◆ Passage to read
=======
LOTS of interesting experiences. I had the least success with nvfortran(1) but note how much faster the internal read in nvfortran(1) is; some bizarre surprises like one compiler slowing down by an order of magnitude when I used CHARACTER variables in the SELECT, that when I used array syntax or TRANSFER to convert from CHARACTER to INTEGER some sped up and others slowed down tremendously, … some real surprises between the compilers.
Fun and frustrating at the same time. I set a self-imposed goal of 1 epsilon from the original value and keeping it simple by not using bit-fiddling and no compiler-specific tuning. Might be too expensive a goal in retrospect.

Would love to see runs from other programming environments, maybe throwing in gfortran to compensate as a baseline to compensate for hardware differences. I am running on a relatively light-weight laptop.
=======
[Saved data entries]
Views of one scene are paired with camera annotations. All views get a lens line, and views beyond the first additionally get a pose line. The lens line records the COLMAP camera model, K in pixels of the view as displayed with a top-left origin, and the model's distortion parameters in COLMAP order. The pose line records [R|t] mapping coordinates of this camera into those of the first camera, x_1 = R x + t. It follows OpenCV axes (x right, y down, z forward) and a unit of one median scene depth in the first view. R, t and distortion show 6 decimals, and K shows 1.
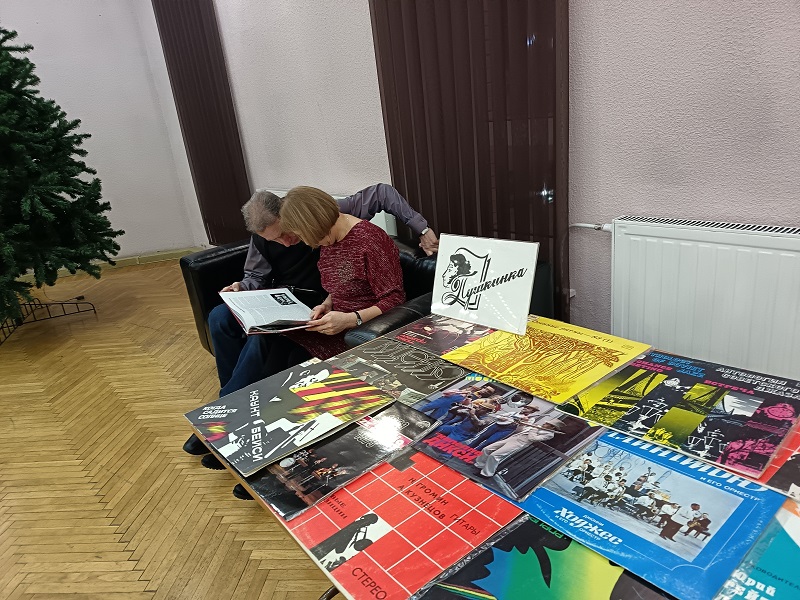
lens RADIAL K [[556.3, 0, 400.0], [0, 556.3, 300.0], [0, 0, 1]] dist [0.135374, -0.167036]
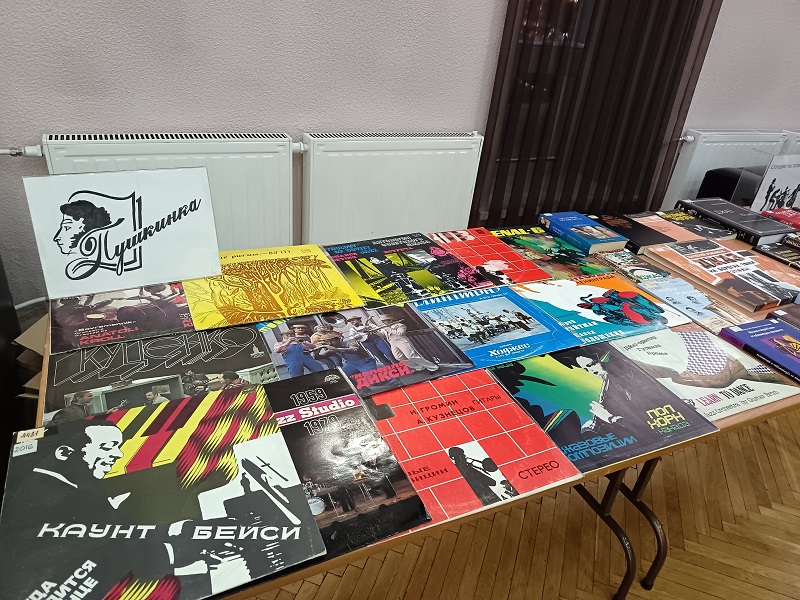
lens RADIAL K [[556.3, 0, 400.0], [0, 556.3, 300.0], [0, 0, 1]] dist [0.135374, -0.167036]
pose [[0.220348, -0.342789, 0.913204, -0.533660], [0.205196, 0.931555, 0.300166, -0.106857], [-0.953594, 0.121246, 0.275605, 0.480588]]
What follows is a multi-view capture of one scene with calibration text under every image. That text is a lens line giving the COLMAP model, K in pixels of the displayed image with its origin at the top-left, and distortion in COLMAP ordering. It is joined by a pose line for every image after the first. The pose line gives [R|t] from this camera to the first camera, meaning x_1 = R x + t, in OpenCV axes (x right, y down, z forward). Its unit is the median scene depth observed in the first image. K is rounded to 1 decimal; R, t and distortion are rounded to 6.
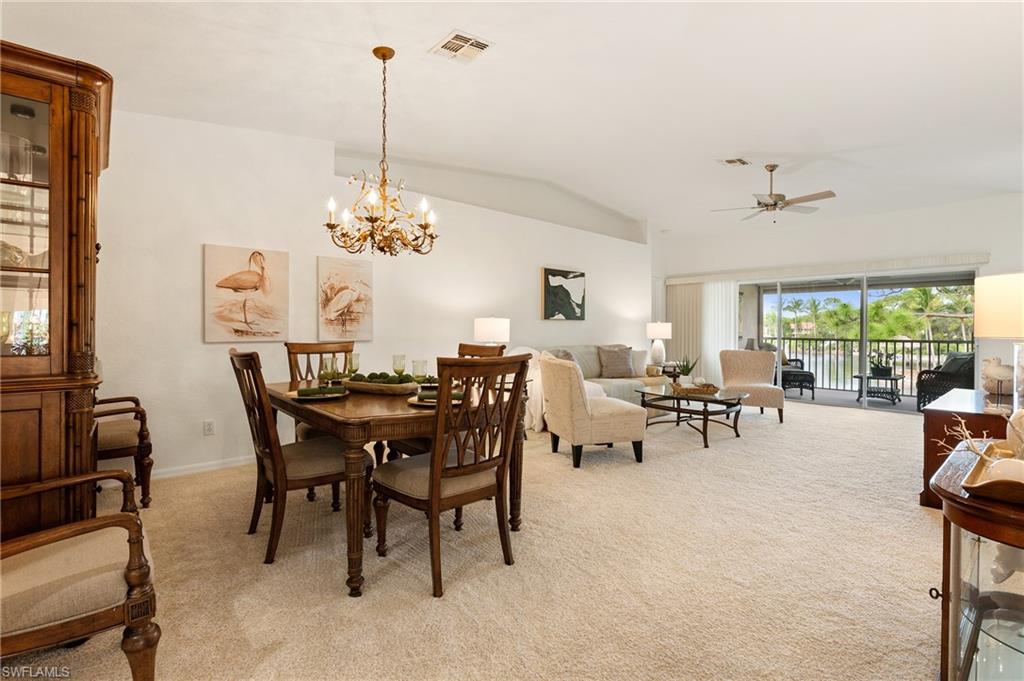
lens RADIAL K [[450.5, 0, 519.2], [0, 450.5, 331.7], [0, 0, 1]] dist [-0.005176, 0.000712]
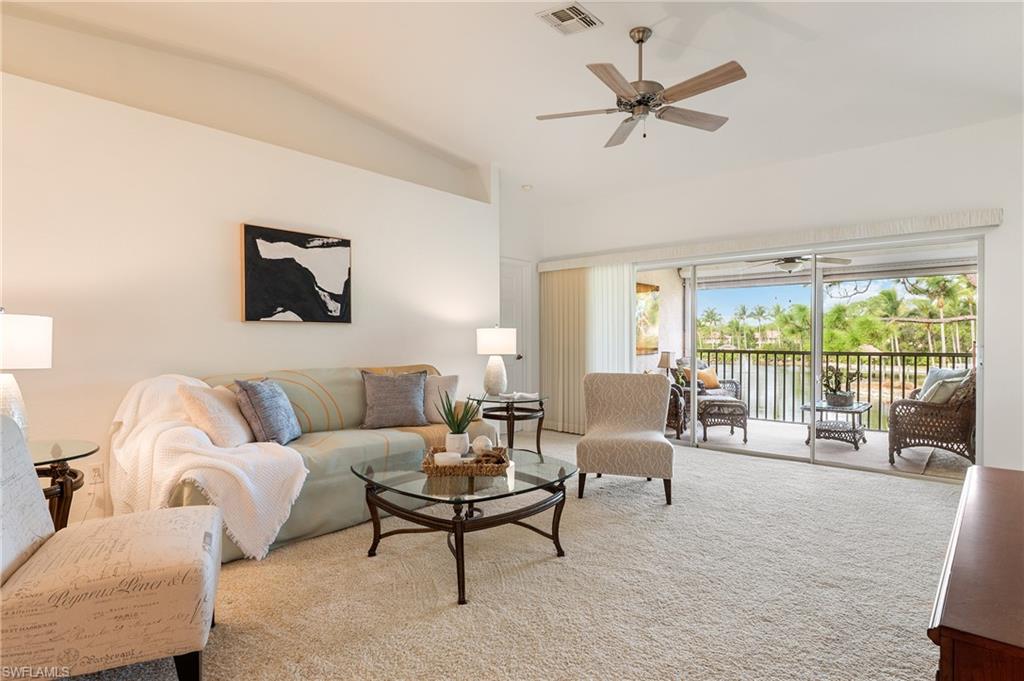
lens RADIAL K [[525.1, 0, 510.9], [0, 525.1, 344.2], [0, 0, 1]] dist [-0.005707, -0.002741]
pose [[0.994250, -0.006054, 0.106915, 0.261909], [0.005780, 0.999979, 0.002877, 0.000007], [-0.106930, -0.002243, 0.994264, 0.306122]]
=======
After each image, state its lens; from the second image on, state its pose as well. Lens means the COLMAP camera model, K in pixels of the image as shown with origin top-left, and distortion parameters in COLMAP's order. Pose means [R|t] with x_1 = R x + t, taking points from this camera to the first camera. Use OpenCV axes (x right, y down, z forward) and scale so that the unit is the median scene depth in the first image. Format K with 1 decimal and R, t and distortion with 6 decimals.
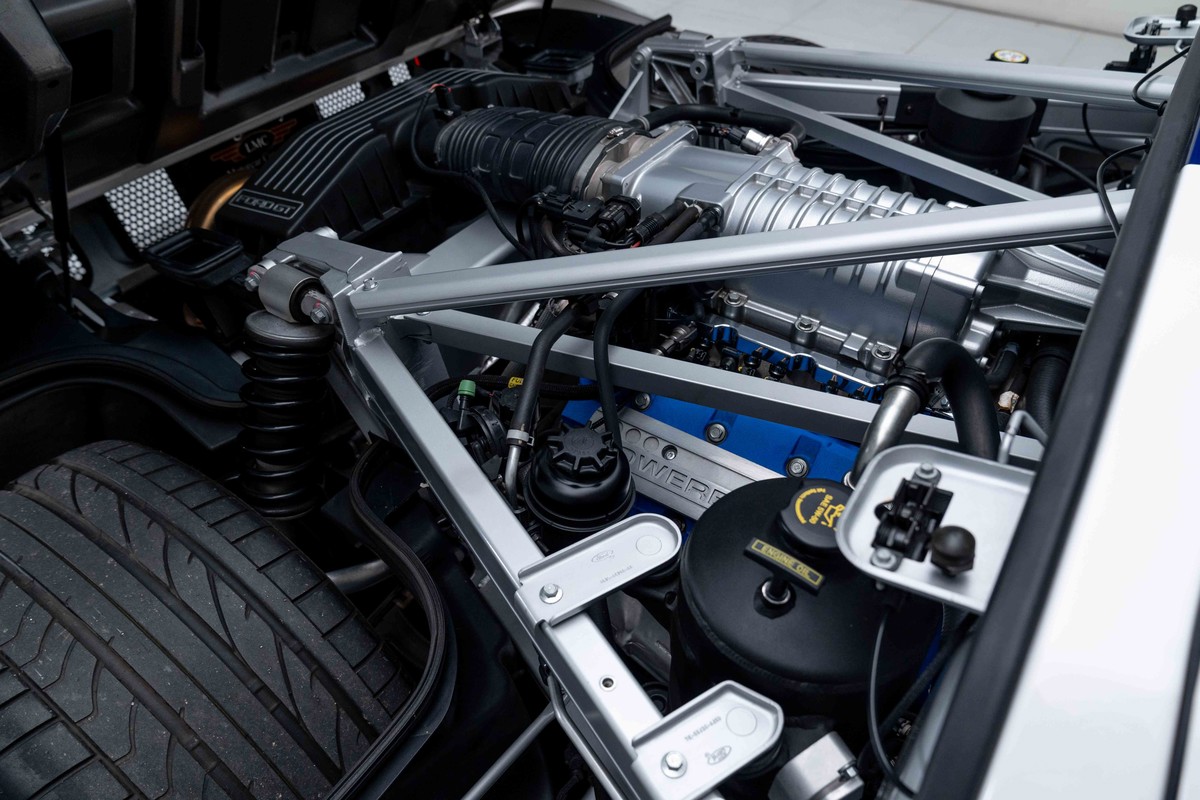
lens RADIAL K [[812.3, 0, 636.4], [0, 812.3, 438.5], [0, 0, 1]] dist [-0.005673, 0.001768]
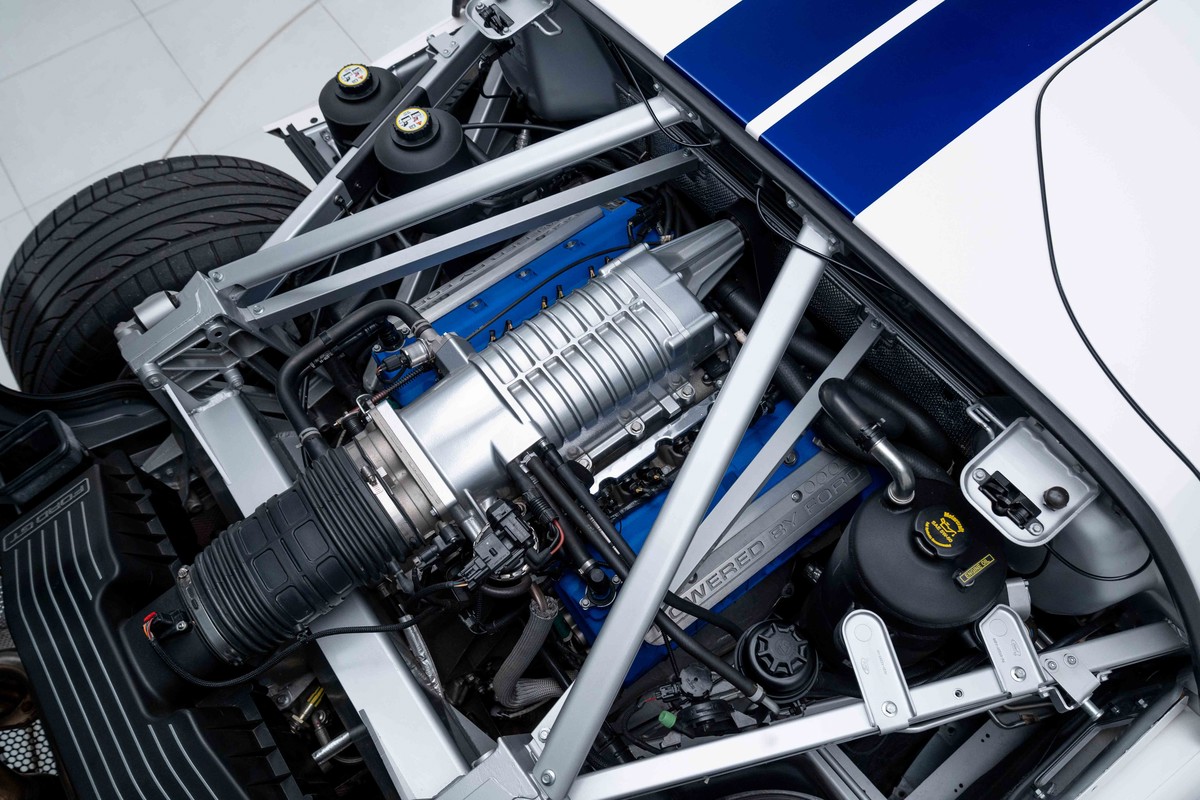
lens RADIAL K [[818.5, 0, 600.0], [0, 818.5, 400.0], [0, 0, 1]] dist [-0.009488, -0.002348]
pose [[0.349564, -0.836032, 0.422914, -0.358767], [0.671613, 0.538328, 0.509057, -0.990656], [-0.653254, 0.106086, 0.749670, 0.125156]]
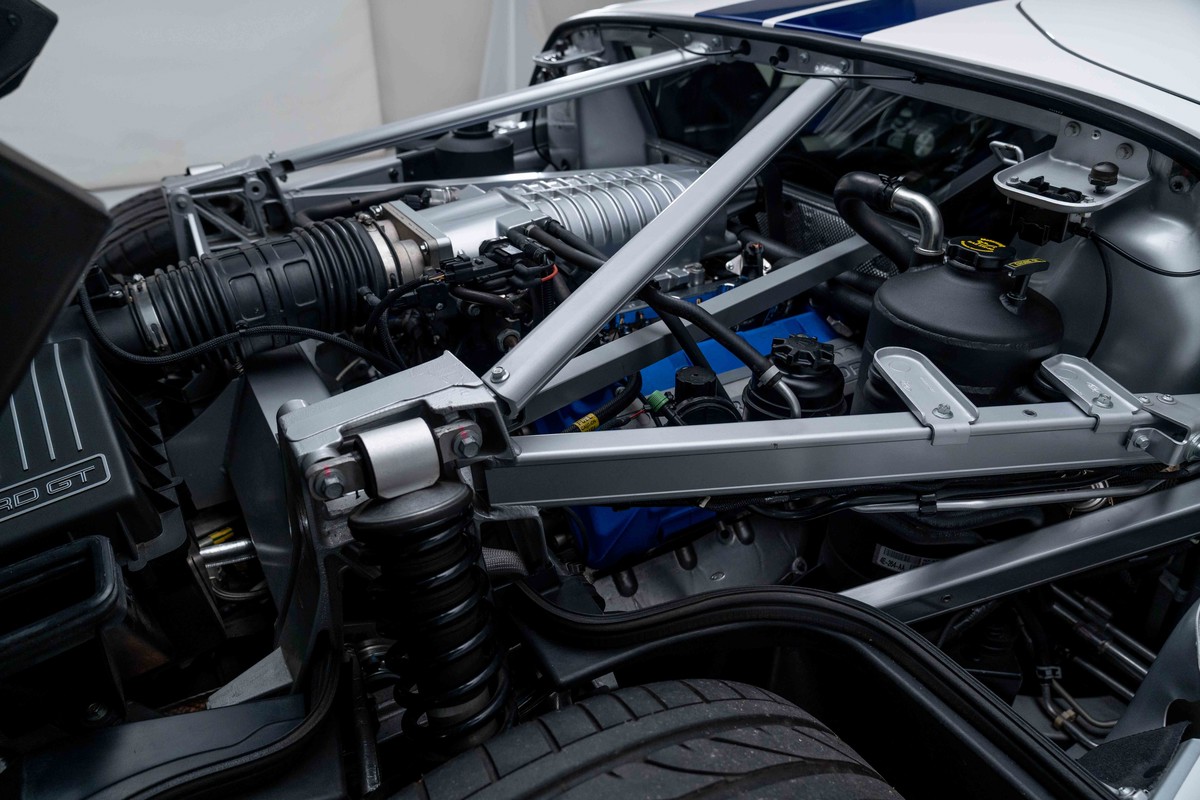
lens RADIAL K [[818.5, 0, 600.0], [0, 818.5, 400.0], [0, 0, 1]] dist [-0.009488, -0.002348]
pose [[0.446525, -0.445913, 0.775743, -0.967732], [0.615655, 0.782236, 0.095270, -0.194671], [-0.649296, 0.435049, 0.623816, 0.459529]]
=======
◆ Work to complete
**1.** In the compiler post, which compiler had the least success?
**2.** Carry on writing the compiler post from where it stops.

◆ Answers
**1.** nvfortran

**2.**
The issue is of course the accuracy and all the edge cases one has to keep in mind. If one were willing to tolerate around 10 epsilon and not want to indulge in bit-processing and not support everything C stdlib strtod does, then some simple options are amenable with a decent speed improvement over C strtod. Shown below is one such example setup as a subroutine subprogram in order to allow easier procedure overloading for single precision and possibly extended precision (80-bit) floating-point values.

module F_strtod_m
! Simple Fortran string to double
   use, intrinsic :: iso_fortran_env, only : I8 => int64
   integer, parameter :: DP = selected_real_kind( p=12 )
   ! FP constants
   real(DP), parameter :: TEN = 10.0_dp
   ! Integer constants
   integer, parameter :: ASCII_NEGATIVE = 45
   integer, parameter :: ASCII_PERIOD = 46
   integer, parameter :: ASCII_0 = 48
   integer, parameter :: ASCII_9 = 57
   integer(I8), parameter :: TEN_INT = 10_i8
contains
   elemental subroutine F_strtod( str, r )
      character(len=*), intent(in) :: str
      real(DP), intent(out) :: r
      ! Local variables
      integer(I8) :: n, n_exp
      integer :: lens, pos_exp, expnt
      r = 0.0_dp
      n_exp = 0
      lens = len_trim( str )
      pos_exp = index( str, "E", back=.true. )
      if ( pos_exp == 0 ) then
         pos_exp = index( str, "e", back=.true. )
      end if
      if ( pos_exp > 0 ) then
         call str2dec( str(pos_exp+1:lens), n_exp ) 
      else
         pos_exp = lens + 1
      end if
      call str2dec( str(1:pos_exp-1), n, expnt )
      r = real( n, kind=DP ) * (TEN**(n_exp + expnt)) 
      return
   end subroutine
   elemental subroutine str2dec( s, n, expnt )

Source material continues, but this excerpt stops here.